23 de Mayo del 2013
Little Black Dress
Ayer comenzó oficialmente el invierno para mi (aunque en el Facebook nos pusimos un poco técnicos con el tema de la fecha precisa), oficialmente saqué mis botas de gamuza Lola con flecos según yo recontra folk y empecé a ordenar mis collares, porque creo que los collares se lucen más con ropa cerrada que cuando una anda medio desnuda por la vida, al menos en este tipo de collares cortos.
Ayer estrené un LBD que tenía guardado desde hace varias semanas, usé por enésima vez mis medias negras opacas de Express (creo que debería comprarme un par más porque a este paso las pobres terminarán desteñidas y con hueco antes de que cante un gallo) y salí a chambear particularmente feliz, extrañaba el frío creo.
Y me extrañaba a mi. Este nuevo cuerpo de madre ha sufrido cambios tanto físicos como mentales. La lactancia va tomando otros caminos, la ropa de facil acceso (y es que una debe andar con la teta rápida y pronta antes de que la criatura estalle de hambre) va pasando a un segundo plano ahora sus comidas van siendo diferentes y no es full leche materna así que yo puedo volver a mirar a mi clóset con nuevos ojos. Y digo nuevos ojos porque así como mi cuerpo no es el mismo, mis ojos tampoco lo son. Ando en un proceso muy mío y créeme que he querido contarles de esto mil veces pero no sabía hasta qué punto alguien más pudiera estar pasando por esto, hasta que lo leí en un par de blogs y veo que es más común de lo que pensaba, no soy solo yo.
Pasa que, Ok, estás embarazadísima con un cuerpo que nunca antes tuviste, luego das a luz, cambias nuevamente de cuerpo y ahora cambias también de estilo de vida. Ahora eres y mamá y piensas como mamá y tienes cuerpo de mamá y en el camino sigues trabajando en lo que trabajaste siempre, sigues siendo esposa, sigues siendo amiga, sigues siendo hija y ama de casa. Miles de roles para nosotras mujeres todo poderosas pero, y cómo michi te vistes para este nuevo rol???
Yo me perdí. Pasé de la ropa XL con mis 9 meses de embarazo a ropa todo terreno para atender a una recién nacida y luego, medio que empiezas a desinflarte pero la lactancia te recuerda que un bebé aún dependen de ti, alimentar a mi Chilindrina es la cosa más maravillosa que he hecho en mi vida y lo haría por mucho tiempo más pero nadie te dice la revolución que vives por dentro, como mujer.
Pasé a no saber qué me gusta, cómo me gusta ni cuándo me gusta. No voy casi de tiendas porque siento que aún nada me va a quedar bien, veo ropa por internet pero no me encuentro en ningún estilo en particular. Si me sigues en Facebook, vas a ver que hace poco colgué fotos mías del año del ñangué, porque ando buscando en mis archivos personales quién he sido y como calza con la nueva persona que soy. Si te pasó esto, por favor, cuéntamelo para no sentirme tan sola mientras me encuentro.

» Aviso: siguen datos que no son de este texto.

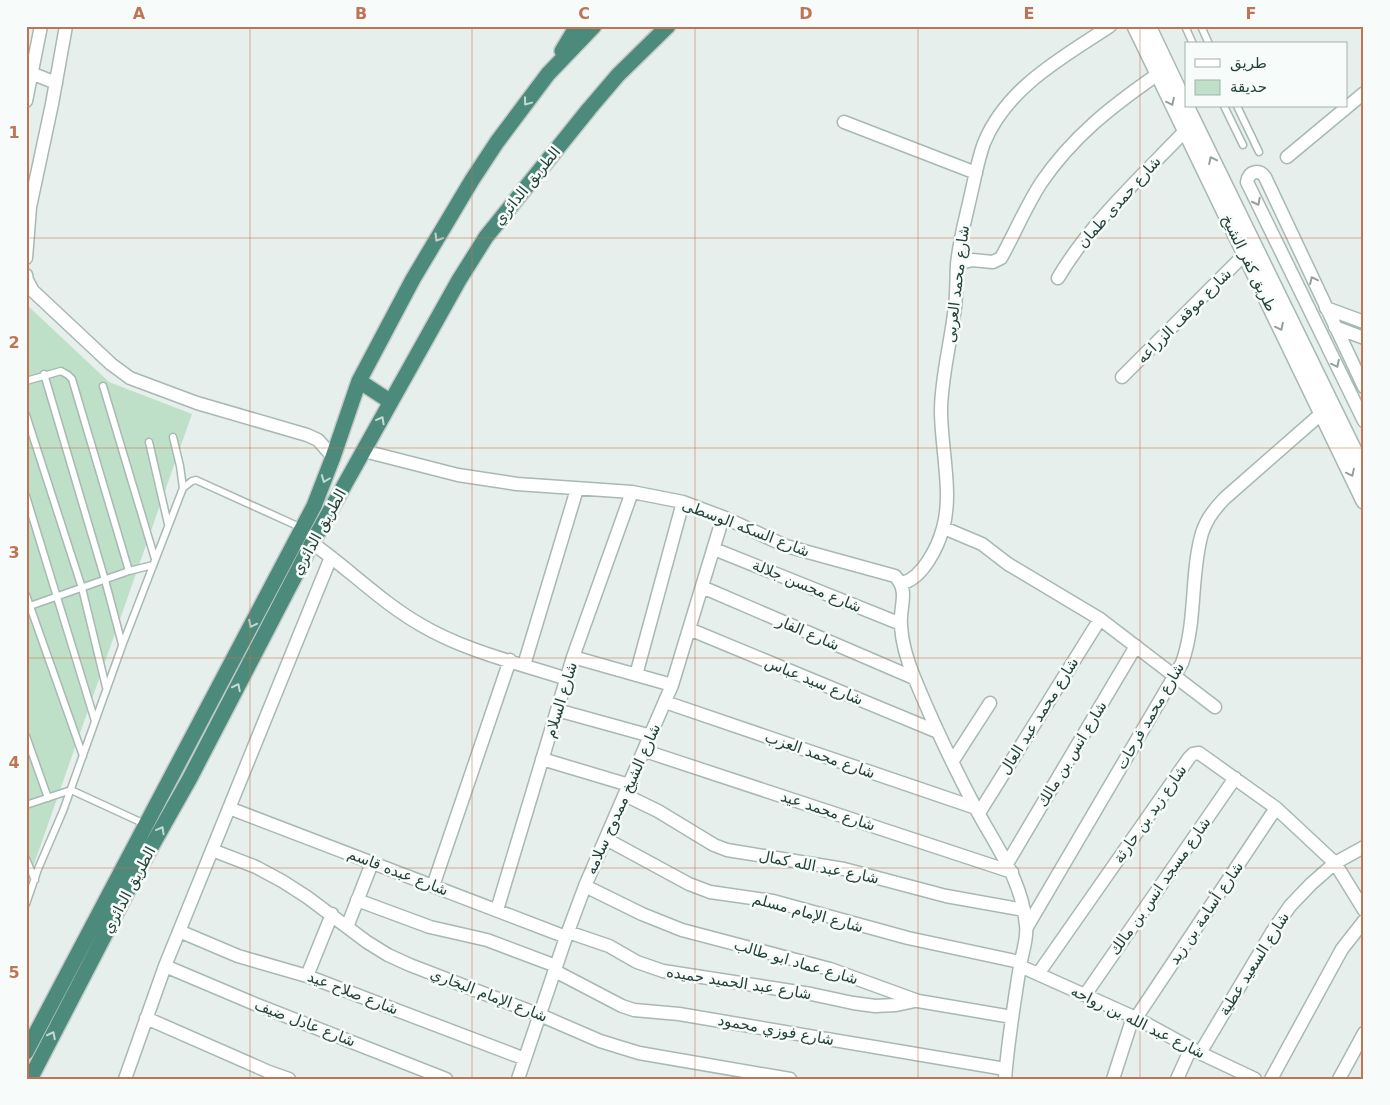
<svg xmlns="http://www.w3.org/2000/svg" width="1390" height="1105" viewBox="0 0 1390 1105" font-family="'DejaVu Sans','Noto Naskh Arabic',sans-serif">
<style>
.green{fill:#bfe0c8}
.lines{fill:none;stroke-linecap:round;stroke-linejoin:round}
.service-casing{stroke:#a8b8b2;stroke-width:9}
.minor-casing{stroke:#a8b8b2;stroke-width:15}
.tertiary-casing{stroke:#a8b8b2;stroke-width:18}
.trunk-casing{stroke:#c2cac8;stroke-width:18}
.service{stroke:#fff;stroke-width:6}
.minor{stroke:#fff;stroke-width:12}
.tertiary{stroke:#fff;stroke-width:15}
.trunk{stroke:#4c8a7c;stroke-width:15}
.oneway{stroke:#c4d9d4}
.oneway2{stroke:#92a09c}
.grid{fill:none;stroke:#c07456;stroke-width:1;stroke-opacity:0.55}
.labels{text-anchor:middle;dominant-baseline:central;stroke-width:5;stroke-linejoin:round;paint-order:stroke}
.street-label{font-size:15px;fill:#24423a;stroke:#f7fbf9}
.neatline{fill:none;stroke:#c07456;stroke-width:2}
.grid-label{font-size:16px;text-anchor:middle;font-weight:bold;fill:#c07456}
</style>
<rect width="100%" height="100%" fill="#e6efeb"/>
<path class="green" d="M 26,304 L 109,382 L 192,414 L 26,887 Z"/>
<g class="lines">
<defs>
<path id="service" d="M 1185,26 L 1193,44
M 1201,26 L 1209,44
M 1224,106 L 1243,145
M 1237,106 L 1259,152
M 44,374 L 105,580 L 122,644
M 26,381 L 61,371 L 68,375 L 72,379 L 129,571
M 103,386 L 155,559
M 26,415 L 82,588 L 106,687
M 149,442 L 168,524
M 183,488 L 192,481 L 196,480 L 302,528
M 26,496 L 95,721
M 26,595 L 83,756
M 27,607 L 129,571 L 153,565
M 26,736 L 48,798
M 26,805 L 71,790 L 147,825
M 26,859 L 35,880
M 26,904 L 38,869 L 63,811 L 122,646 L 183,488 L 180,466 L 173,437"/>
<path id="minor" d="M 26,71 L 56,83
M 26,101 L 41,26
M 844,122 L 976,173
M 1287,157 L 1364,93
M 26,258 L 30,207 L 52,104 L 66,26
M 957,264 L 972,260 L 993,262 L 1001,258 C 1015,233 1026,206 1041,183 C 1073,136 1112,106 1158,74
M 26,275 L 27,280 L 33,291 L 111,364 L 130,378 L 197,403 L 307,435 L 318,440 L 333,457
M 1058,278 C 1091,222 1141,177 1185,131
M 1326,308 L 1364,322
M 1335,327 L 1364,338
M 1122,377 L 1245,254
M 1364,387 L 1265,177 C 1259,169 1249,171 1247,182 L 1364,421
M 364,451 L 458,475 L 517,484 L 632,492 L 683,502 L 723,517 L 786,546 L 895,576 C 910,592 899,606 901,626 C 902,644 907,660 914,677 C 932,721 953,765 975,807 C 996,847 1022,879 1026,925 C 1028,938 1022,953 1020,966 C 1014,1003 1008,1041 1005,1079
M 944,528 L 982,544 L 1008,564 L 1100,619 L 1215,707
M 312,543 C 349,569 381,602 421,625 C 465,651 518,663 567,679
M 714,549 L 901,624
M 902,583 C 922,579 938,547 943,528 C 953,494 941,447 941,411 C 941,379 950,346 954,314 C 957,298 956,281 957,265 C 959,241 966,217 971,194 C 975,177 978,159 984,143 C 1007,87 1062,58 1110,26
M 702,587 L 914,678
M 689,629 L 938,732
M 573,657 L 672,685
M 524,665 L 577,489
M 636,675 L 683,502
M 665,702 L 976,808
M 557,710 L 651,736
M 645,751 L 1012,872
M 542,759 L 629,785
M 952,762 L 990,703
M 625,795 L 658,811 L 714,845 L 727,850 L 844,869 L 946,896 L 1024,910
M 229,808 L 566,937
M 979,813 L 1100,619
M 606,839 L 689,884 L 710,892 L 773,901 L 908,938 L 1020,962
M 212,850 L 256,867 L 282,881 L 307,897 L 367,942 L 388,955 L 410,965 L 540,1015 L 600,1041 L 639,1053 L 790,1079
M 1008,862 L 1136,646
M 433,886 L 510,660
M 585,886 L 642,914 L 682,930 L 830,969 L 918,1001 L 1012,1017
M 357,900 L 430,927 L 487,940 L 556,966
M 497,910 L 573,657 L 632,492
M 347,927 L 372,863
M 1027,927 L 1182,663 C 1197,621 1190,575 1202,533 C 1206,520 1215,508 1225,498 L 1322,413
M 179,931 L 238,956 L 307,976 L 525,1059
M 568,932 L 609,946 L 637,962 L 663,971 L 811,994 L 853,1003 L 875,1006 L 896,1005 L 915,1001
M 165,966 L 255,1004 L 446,1079
M 1020,966 L 1136,1018 L 1200,1053 L 1255,1079
M 555,971 L 622,1006 L 634,1010 L 679,1014 L 1005,1069
M 1038,974 L 1189,758 L 1193,754 L 1199,753 L 1276,808 L 1335,863 L 1364,910
M 307,976 L 332,914
M 1085,995 L 1235,778
M 146,1018 L 269,1072 L 289,1079
M 1136,1018 L 1276,808
M 1200,1053 L 1272,932 L 1290,906 L 1311,884 L 1335,863 L 1364,847
M 125,1079 L 165,966 L 331,557
M 518,1079 L 566,937 L 585,886 L 672,685 L 723,517
M 1113,1079 L 1133,1017
M 1177,1079 L 1191,1048
M 1271,1079 L 1342,949 L 1364,921
M 1339,1079 L 1364,1033"/>
<path id="tertiary" d="M 1135,26 L 1364,501
M 1148,26 L 1186,106
M 1186,106 L 1364,471"/>
<path id="trunk" d="M 562,51 L 577,26
M 359,381 L 391,402
M 26,1052 L 314,506 L 333,457 L 359,381 L 413,279 L 472,180 L 497,142 L 548,74 L 594,26
M 30,1079 L 141,865 L 190,778 L 312,543 L 459,280 L 486,237 L 589,109 L 618,75 L 668,26"/>
</defs>
<use href="#service" class="service-casing"/>
<use href="#minor" class="minor-casing"/>
<use href="#tertiary" class="tertiary-casing"/>
<use href="#trunk" class="trunk-casing"/>
<use href="#service" class="service"/>
<use href="#minor" class="minor"/>
<use href="#tertiary" class="tertiary"/>
<use href="#trunk" class="trunk"/>
</g>
<defs><path id="oneway-chevron" d="M-2-3.5L2.5 0L-2 3.5" fill="none" stroke-width="1.6" stroke-linecap="round" stroke-linejoin="round" transform="scale(1.25)"/></defs>
<g class="oneway">
<use href="#oneway-chevron" transform="translate(527 102) rotate(127)"/>
<use href="#oneway-chevron" transform="translate(438 238) rotate(121)"/>
<use href="#oneway-chevron" transform="translate(381 420) rotate(-61)"/>
<use href="#oneway-chevron" transform="translate(325 479) rotate(111)"/>
<use href="#oneway-chevron" transform="translate(252 624) rotate(117)"/>
<use href="#oneway-chevron" transform="translate(237 687) rotate(-63)"/>
<use href="#oneway-chevron" transform="translate(161 830) rotate(-61)"/>
<use href="#oneway-chevron" transform="translate(52 1035) rotate(-63)"/>
</g>
<g class="oneway2">
<use href="#oneway-chevron" transform="translate(1171 102) rotate(64)"/>
<use href="#oneway-chevron" transform="translate(1212 160) rotate(-116)"/>
<use href="#oneway-chevron" transform="translate(1257 202) rotate(63)"/>
<use href="#oneway-chevron" transform="translate(1313 280) rotate(-115)"/>
<use href="#oneway-chevron" transform="translate(1280 327) rotate(64)"/>
<use href="#oneway-chevron" transform="translate(1336 364) rotate(64)"/>
<use href="#oneway-chevron" transform="translate(1351 473) rotate(64)"/>
</g>
<path class="grid" d="M 250,26 L 250,1079M 472,26 L 472,1079M 695,26 L 695,1079M 918,26 L 918,1079M 1140,26 L 1140,1079M 26,238 L 1364,238M 26,448 L 1364,448M 26,658 L 1364,658M 26,868 L 1364,868"/>
<g class="labels">
<g class="street-label">
<text transform="translate(527 186) rotate(-51)">الطريق الدائري</text>
<text transform="translate(1119 202) rotate(-48)">شارع حمدى طمان</text>
<text transform="translate(1249 263) rotate(64)">طريق كفر الشيخ</text>
<text transform="translate(957 284) rotate(-83)">شارع محمد العربى</text>
<text transform="translate(1184 316) rotate(-45)">شارع موقف الزراعه</text>
<text transform="translate(746 528) rotate(21)">شارع السكه الوسطى</text>
<text transform="translate(319 532) rotate(-61)">الطريق الدائري</text>
<text transform="translate(807 586) rotate(22)">شارع محسن جلالة</text>
<text transform="translate(808 633) rotate(23)">شارع الفار</text>
<text transform="translate(814 681) rotate(22)">شارع سيد عباس</text>
<text transform="translate(561 700) rotate(-73)">شارع السلام</text>
<text transform="translate(1039 716) rotate(-58)">شارع محمد عبد العال</text>
<text transform="translate(1150 716) rotate(-60)">شارع محمد فرحات</text>
<text transform="translate(1072 754) rotate(-59)">شارع انس بن مالك</text>
<text transform="translate(820 755) rotate(19)">شارع محمد العزب</text>
<text transform="translate(623 799) rotate(-66)">شارع الشيخ ممدوح سلامه</text>
<text transform="translate(828 811) rotate(18)">شارع محمد عيد</text>
<text transform="translate(1150 814) rotate(-55)">شارع زيد بن حارثة</text>
<text transform="translate(819 867) rotate(11)">شارع عبد الله كمال</text>
<text transform="translate(398 872) rotate(21)">شارع عبده قاسم</text>
<text transform="translate(1160 886) rotate(-55)">شارع مسجد انس بن مالك</text>
<text transform="translate(129 890) rotate(-62)">الطريق الدائري</text>
<text transform="translate(808 913) rotate(15)">شارع الإمام مسلم</text>
<text transform="translate(1206 913) rotate(-56)">شارع أسامة بن زيد</text>
<text transform="translate(796 962) rotate(16)">شارع عماد ابو طالب</text>
<text transform="translate(1254 964) rotate(-58)">شارع السعيد عطية</text>
<text transform="translate(739 983) rotate(9)">شارع عبد الحميد حميده</text>
<text transform="translate(353 993) rotate(21)">شارع صلاح عيد</text>
<text transform="translate(489 995) rotate(21)">شارع الإمام البخاري</text>
<text transform="translate(1138 1022) rotate(26)">شارع عبد الله بن رواحه</text>
<text transform="translate(305 1023) rotate(21)">شارع عادل ضيف</text>
<text transform="translate(776 1030) rotate(10)">شارع فوزي محمود</text>
</g>
</g>
<rect width="1390" height="1105" fill="none" stroke="#f7fbf9" stroke-width="55"/>
<rect x="1185" y="42" width="162" height="65" fill="#f7fbf9" stroke="#a3b1ad"/>
<rect x="1195" y="59" width="25" height="8" fill="#ffffff" stroke="#a3b1ad"/>
<text x="1230" y="68" font-size="15" fill="#24423a">طريق</text>
<rect x="1195" y="80" width="25" height="15" fill="#bfe0c8" stroke="#a3b1ad"/>
<text x="1230" y="92" font-size="15" fill="#24423a">حديقة</text>
<rect x="28" y="28" width="1334" height="1050" class="neatline"/>
<g class="grid-label">
<text x="139" y="19">A</text>
<text x="361" y="19">B</text>
<text x="584" y="19">C</text>
<text x="806" y="19">D</text>
<text x="1029" y="19">E</text>
<text x="1251" y="19">F</text>
<text x="14" y="138">1</text>
<text x="14" y="348">2</text>
<text x="14" y="558">3</text>
<text x="14" y="768">4</text>
<text x="14" y="978">5</text>
</g>
</svg>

Y me pongo nostálgica conmigo misma y como ayer saco estos posts como el que saqué ayer de mi matrimonio y me provoca ir a la casa de mi mami a ver mis álbumes viejos de fotos. Tengo que traer esos álbumes a mi casa.
Es como el día que salí de la clínica después de la operación de hidrocefalia. Despues de un mes hospitalizada, se suponía que aún tenía el tumor y eso no me dejaba tranquila y cuando por fin llegué a mi casa, esa primera hora me encerré en mi cuarto y revisé mis cajones, mis casettes (sí, aún tengo casettes de música), mis diarios de la universidad, mis álbumes de fotos, mi clóset, mis revistas, mi historia. Lo había olvidado todo y necesitaba recordar quién era yo.
Y creo que algo similar pasa cuando llevas una vida dentro, cuando tienes a un recién nacida por primera vez, cuando te conviertes en mamá.
Y me fui por la tangente.
Por eso vuelvo a lo básico, vuelvo a querer armar un clóset que se ajuste a mi cuerpo y comencé por un LBD que pueda usar de día, porque ahora mismo no necesito tanto ropa para las noches ni de cocktail, necesito ropa para el día a día, para mirarme todas las mañanas el espejo y feliz saber quién soy, Vanessa, mamá de Valentina y esposa de José, Vanessa todo el día, todos los días.
Mete la panza oyeeeeeee!
Y en esas estamos. Pasa cuando sucedes, no?